Chris Sloan cds at
Sat Jul 21 07:47:50 UTC 2001

You say that it can work if you can atomically GPL and distribute it
but that doesn't make any sense to me.  By creating a dervied work
from a GPL work, the new work is GPL'd from the time of its creation.
You can't (AIUI) un-GPL it distribute it and then re-GPL it and expect
that everything is ok.  If for some reason the NDA + the GPL prevent
the distribution when both in force, then it can't be distributed
because you can't avoid the GPL in the situation described.


On Fri, Jul 20, 2001 at 03:36:15PM +0200, Carlo Wood wrote:
> Imho, it works as follows:
> anything + GPL can not be distributed unless it is first GPL-ed.
> If 'anything' disallows changing the license, then it can not be
> distributed period.  However, if the NDA allows B to perform the
> following atomic operation: distibute it back to A and GPL it at
> the same time, then there is no incompatibility with the GPL.

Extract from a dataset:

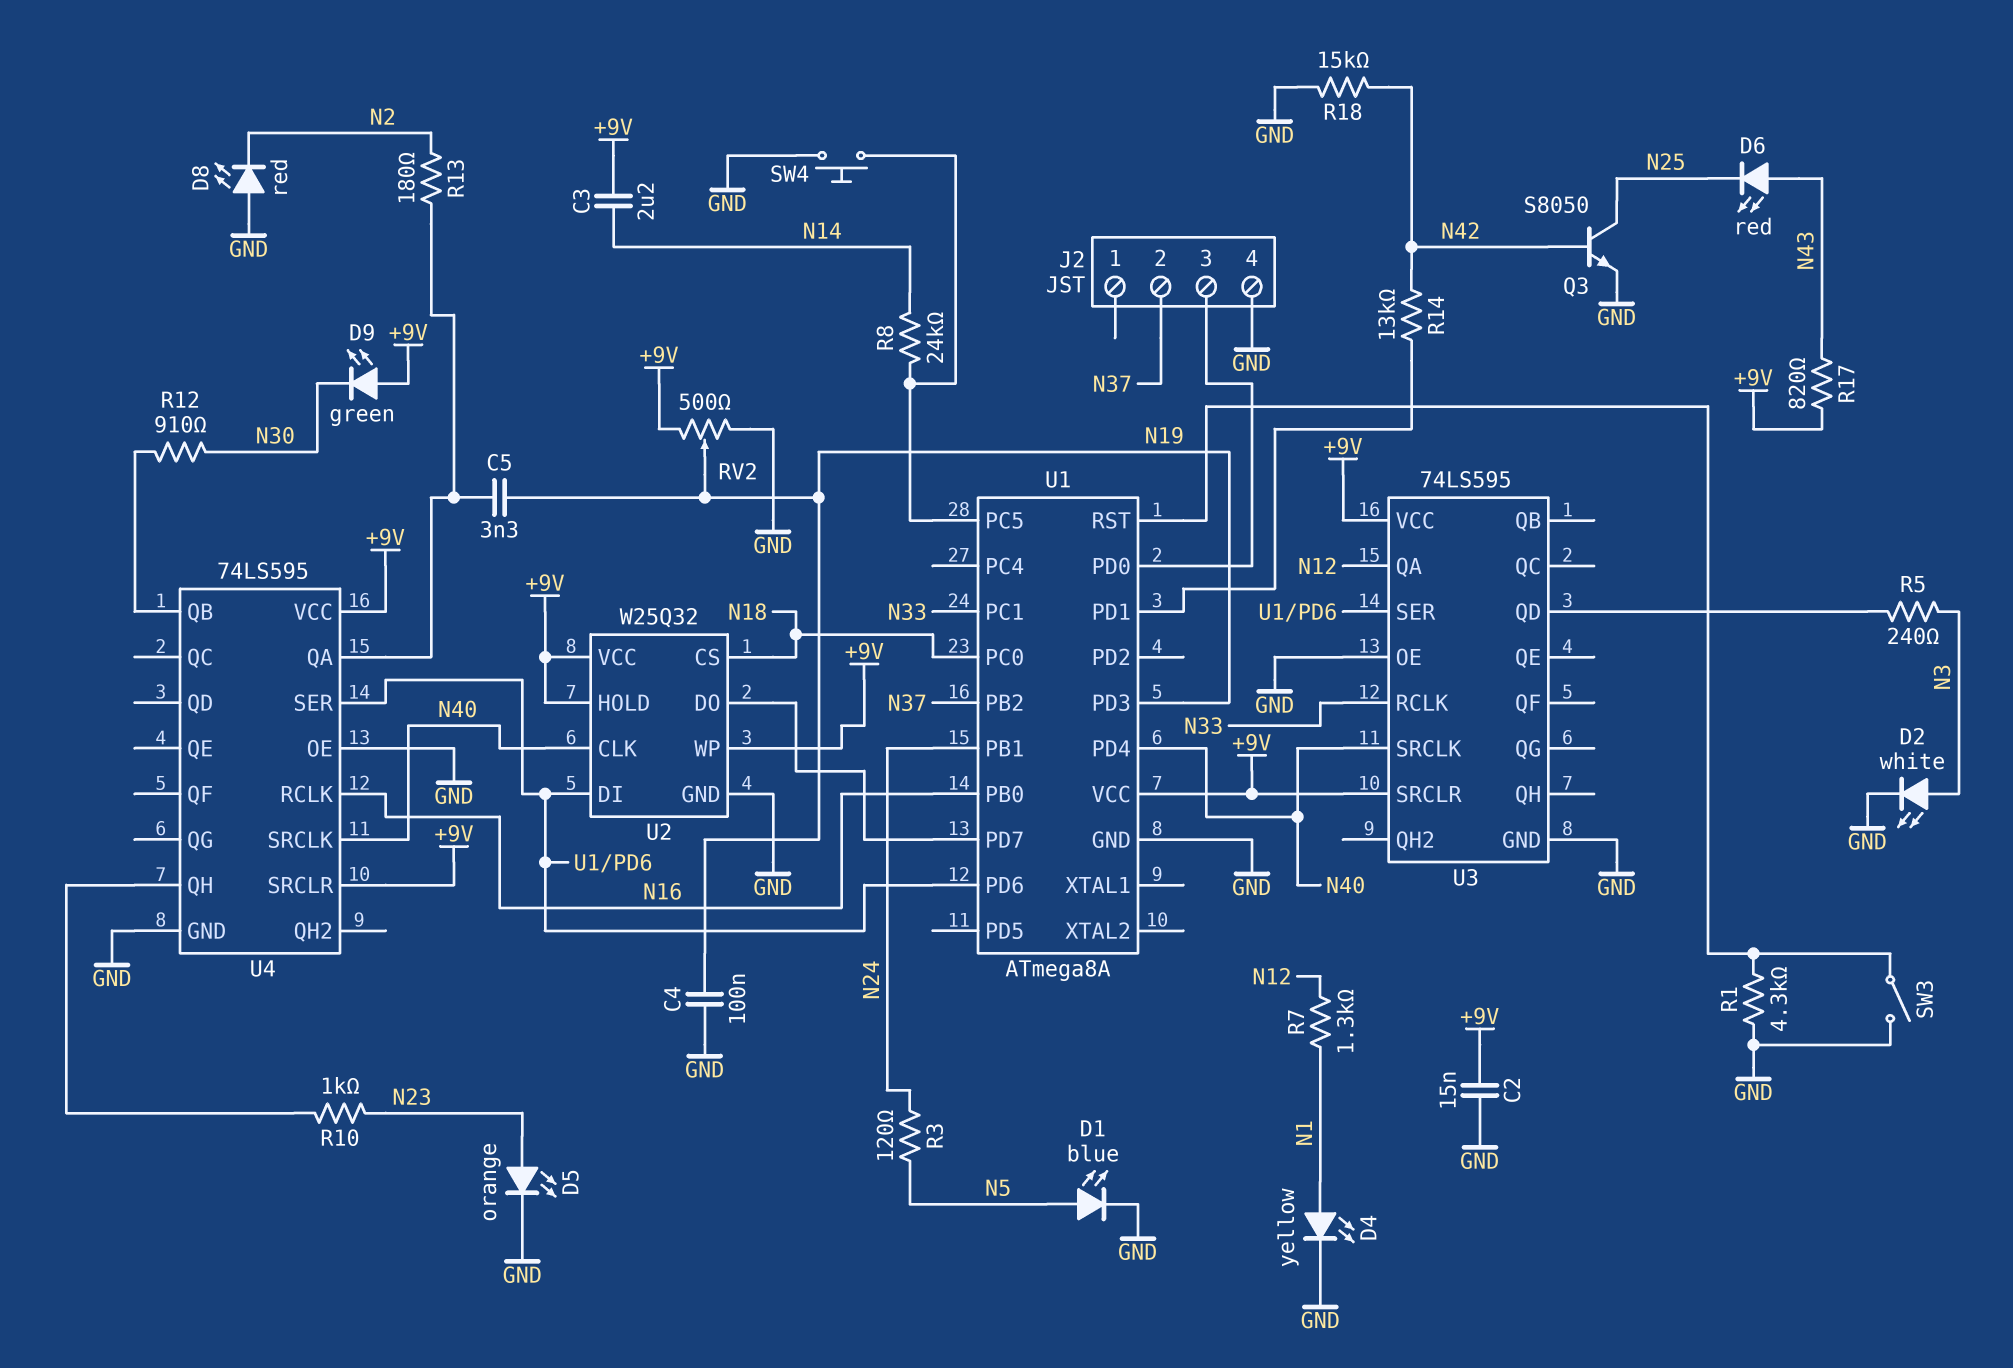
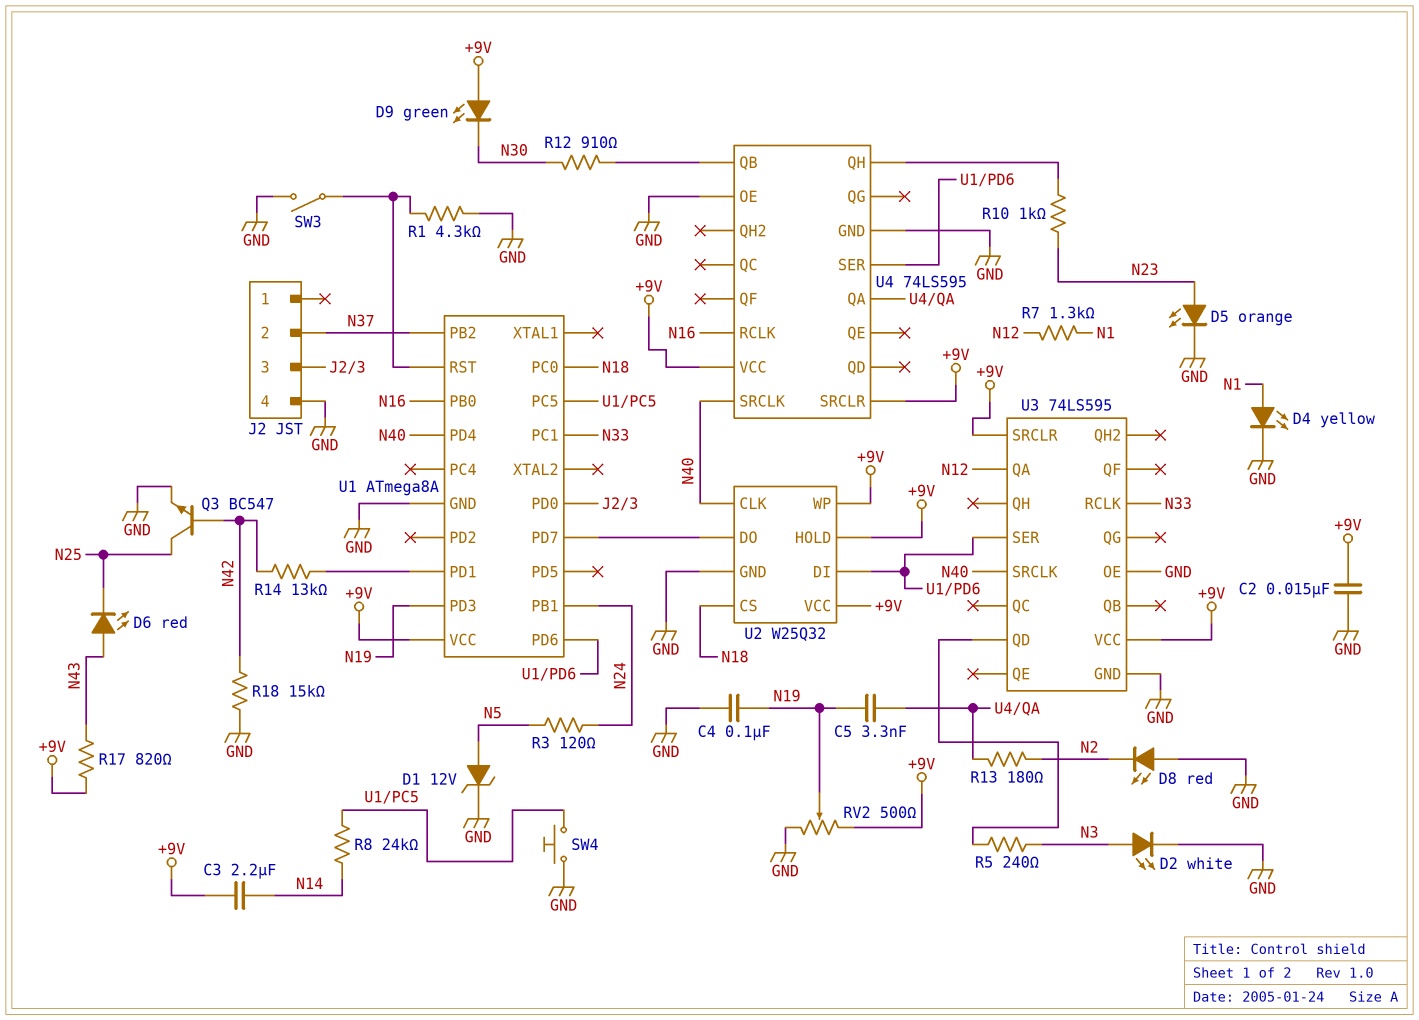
D1: LED blue (A N5, K GND) -> zener 12V (A N5, K GND)
Q3: NPN S8050 (B N42, C N25, E GND) -> NPN BC547 (B N42, C N25, E GND)

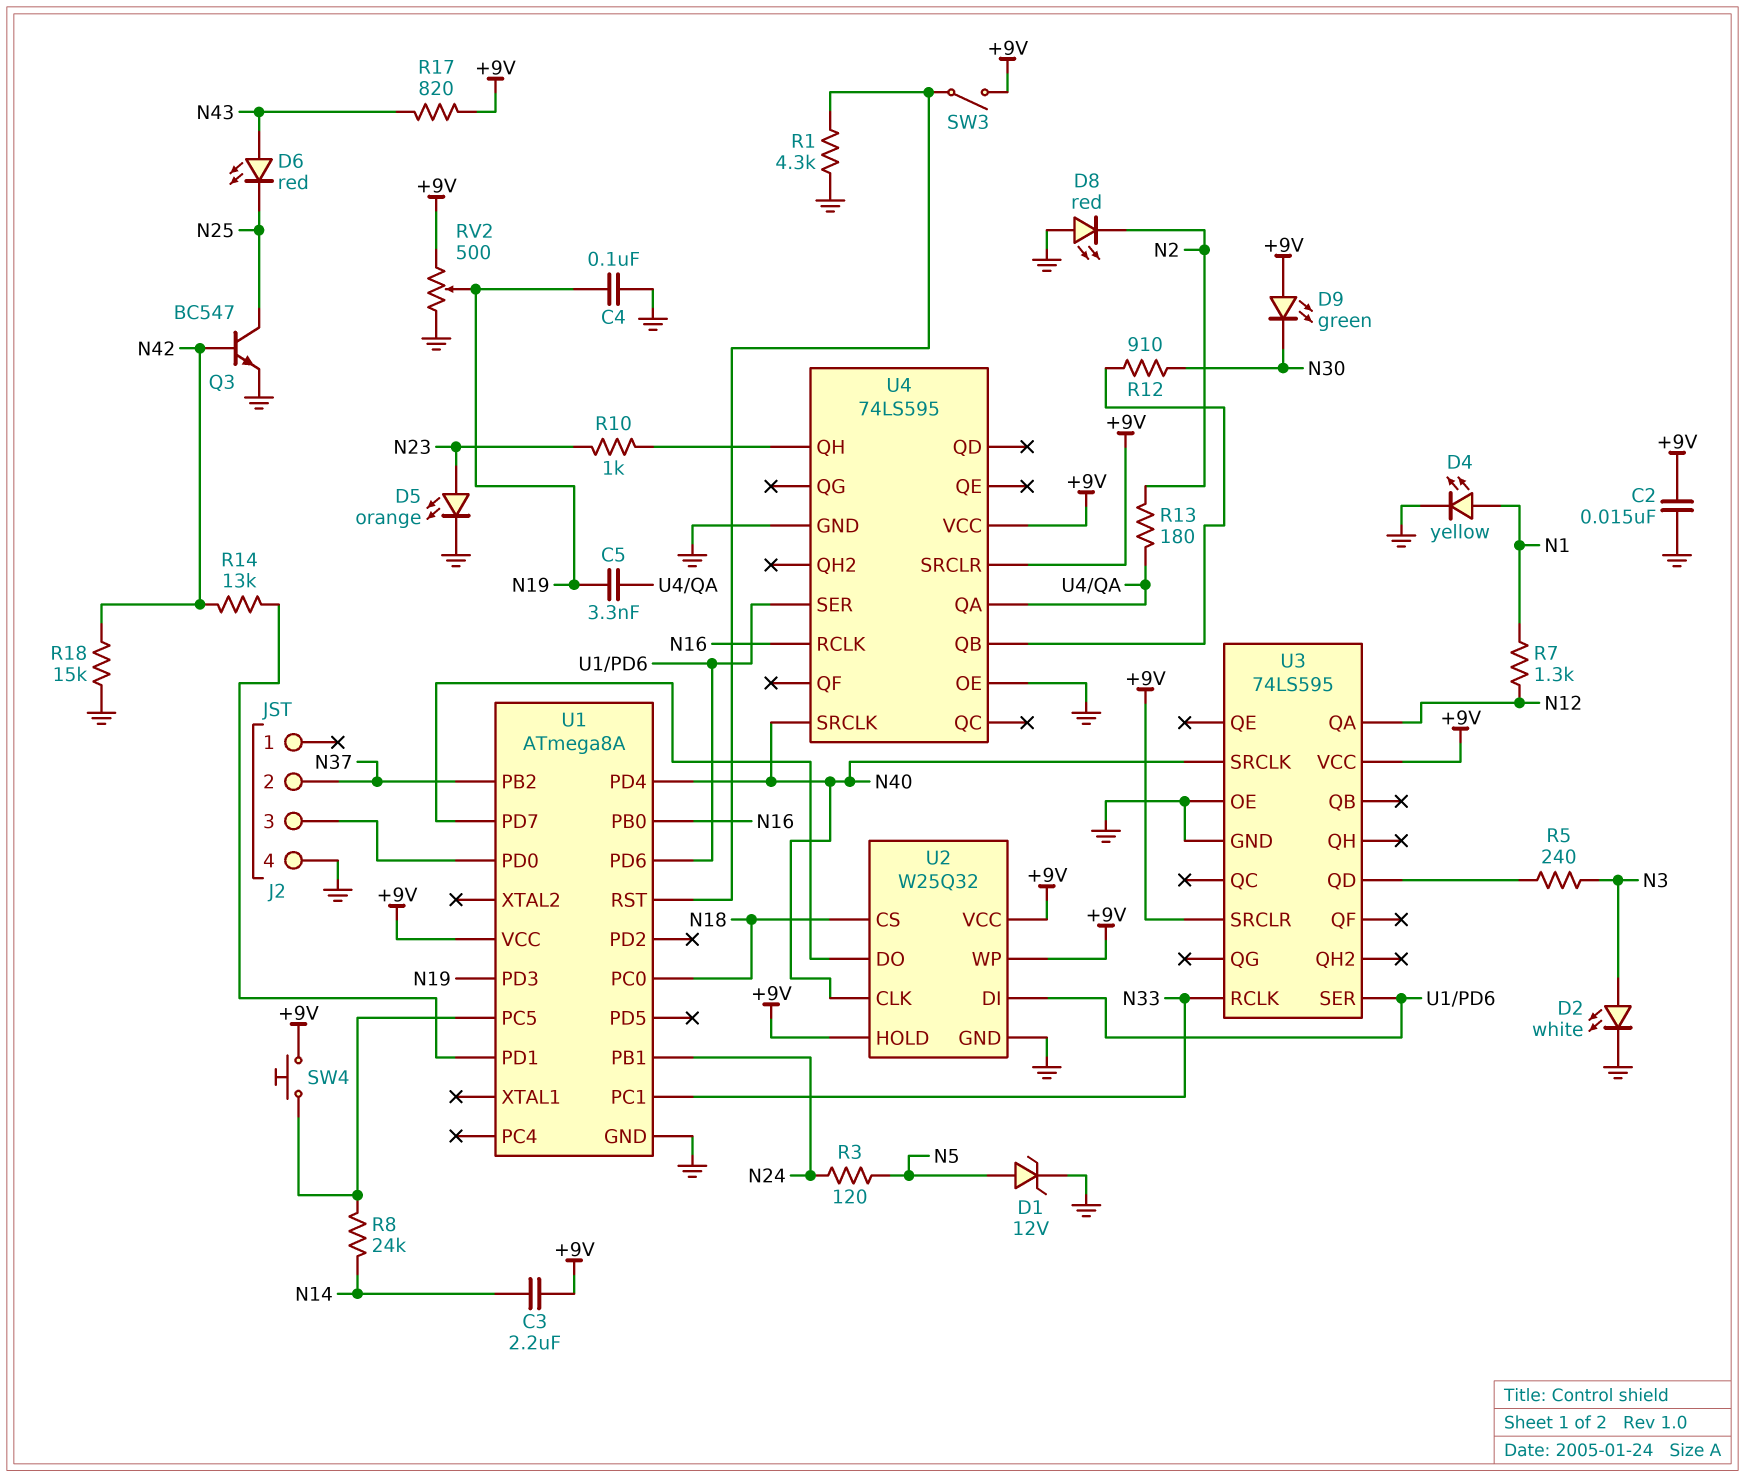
SW3: switch (GND, U1/RST) -> switch (+9V, U1/RST)
SW4: button (GND, U1/PC5) -> button (+9V, U1/PC5)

> However, and that is certainly an interesting legal question,
> can something like that be atomic?  If you first GPL it and THEN
> distribute it to A, then there CAN NOT be a restriction to also
> distribute it to C.  While when you first distribute it to A and
> then GPL it, you violated the GPL.  And even when the operation
> can be atomic, A can not distribute it anymore of course - if he
> does that then the orginal authors of the GPL-ed code as well as
> B can legally request a copy - which would be GPL-ed.
> Imho, this is only possible when the transfer from B back to A
> is not considered a distribution as per GPL.